Basing Street might have acquired its name from the railway developer landowner James Whitchurch from Southampton, near Basingstoke. Alternatively it could have been named in honour of the 16th century landlord, Sir William Paulet or Pawlet, Lord St John of Basing and Marquis of Winchester, Lord High Treasurer in the reign of Elizabeth I.
The foundation stone for a congregational chapel, was laid by the Nottingham Liberal MP Samuel Morley in July 1865, “at a time when all this part was little more than open fields.”
Waxwork models produced on Basing Street for Madame Tussaud’s included the local serial killer John Christie from 10 Rillington Place. In the late 1960s the building had another famous reincarnation as the offices and studios of Island Records. Chris Blackwell’s first memory of the premises is being freaked out when he found himself in a room full of dummies. Led Zeppelin began recording their fourth album, including ’Stairway To Heaven’, in the newly opened Island Basing Street studio 2 in 1970, as Jethro Tull’s ’Aqualung’ album was being recorded in the larger Basing Street studio 1.
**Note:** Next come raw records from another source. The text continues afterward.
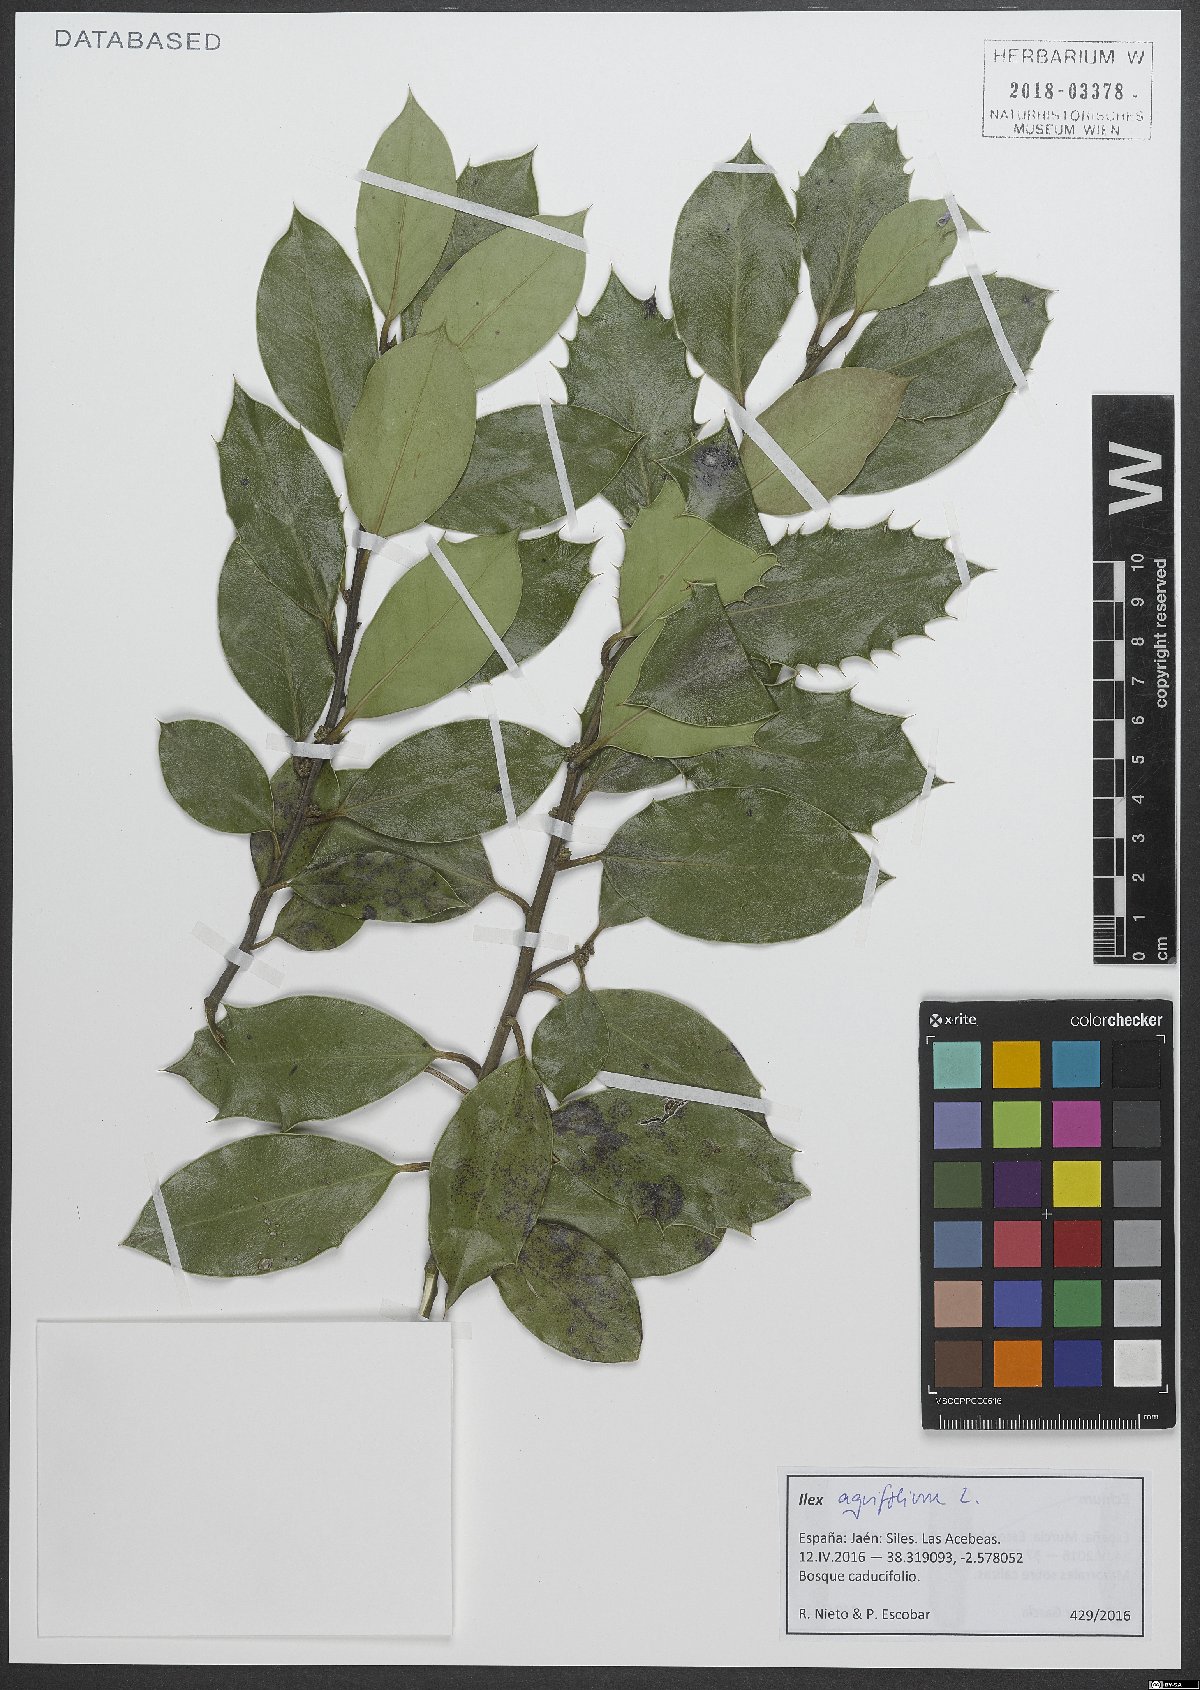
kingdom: Plantae
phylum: Tracheophyta
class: Magnoliopsida
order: Aquifoliales
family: Aquifoliaceae
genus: Ilex
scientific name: Ilex aquifolium
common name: English holly
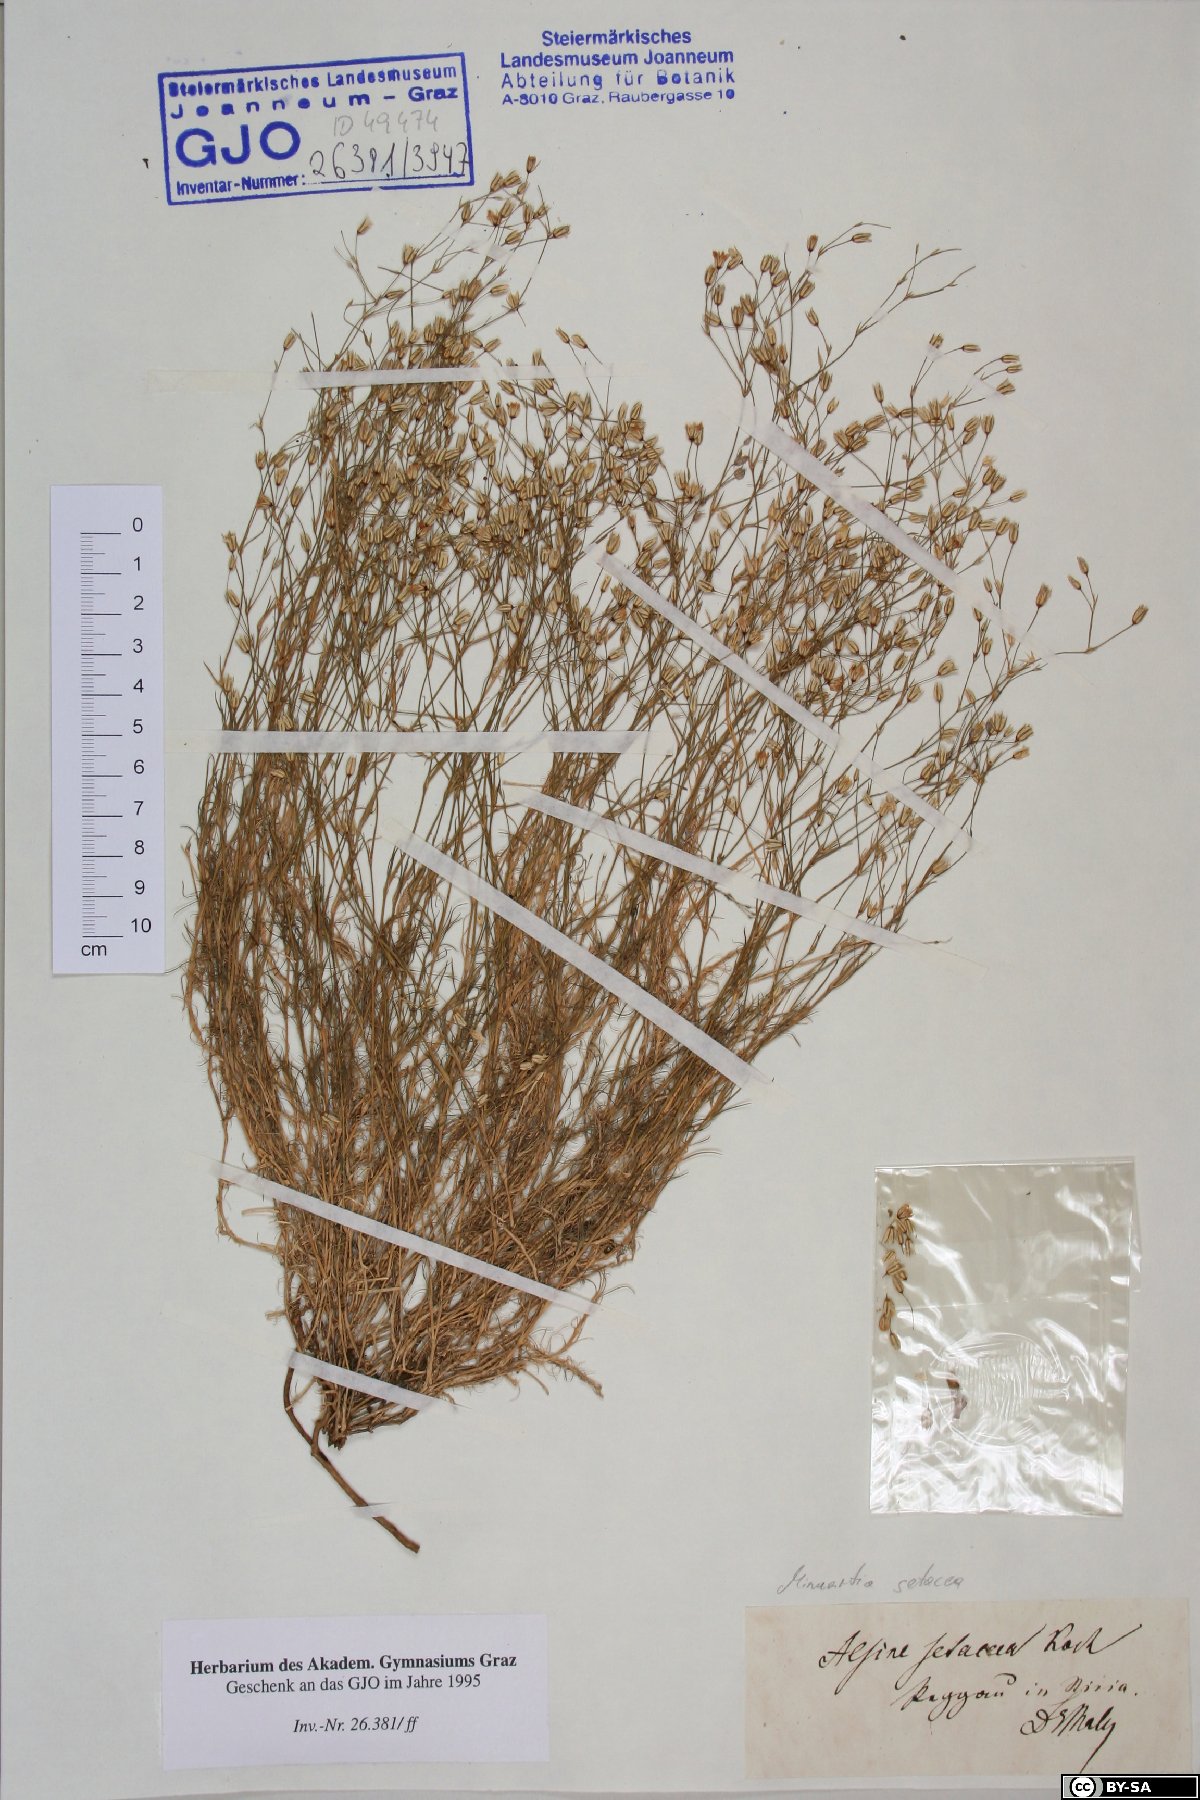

In the glam and prog rock years Basing Street was frequented by the likes of Bad Company, ELP, Alex Harvey, Mott the Hoople, Robert Palmer, Roxy Music, Sparks, Traffic and the Average White Band. The studios were also used by such non-Island acts as the Eagles, Genesis, the Rolling Stones and Led Zeppelin. At one point in 1973 the Wailers and the Stones were in the studios at the same time, recording ’Burnin’ and ’Goat’s Head Soup’ respectively.
Bob Marley lived on Basing Street above the Island studios for some time, and his wife Rita of the I-Threes became a longstanding Basing Street resident.
The area’s most important music history s commemorated in the Basing Street Rooms mural.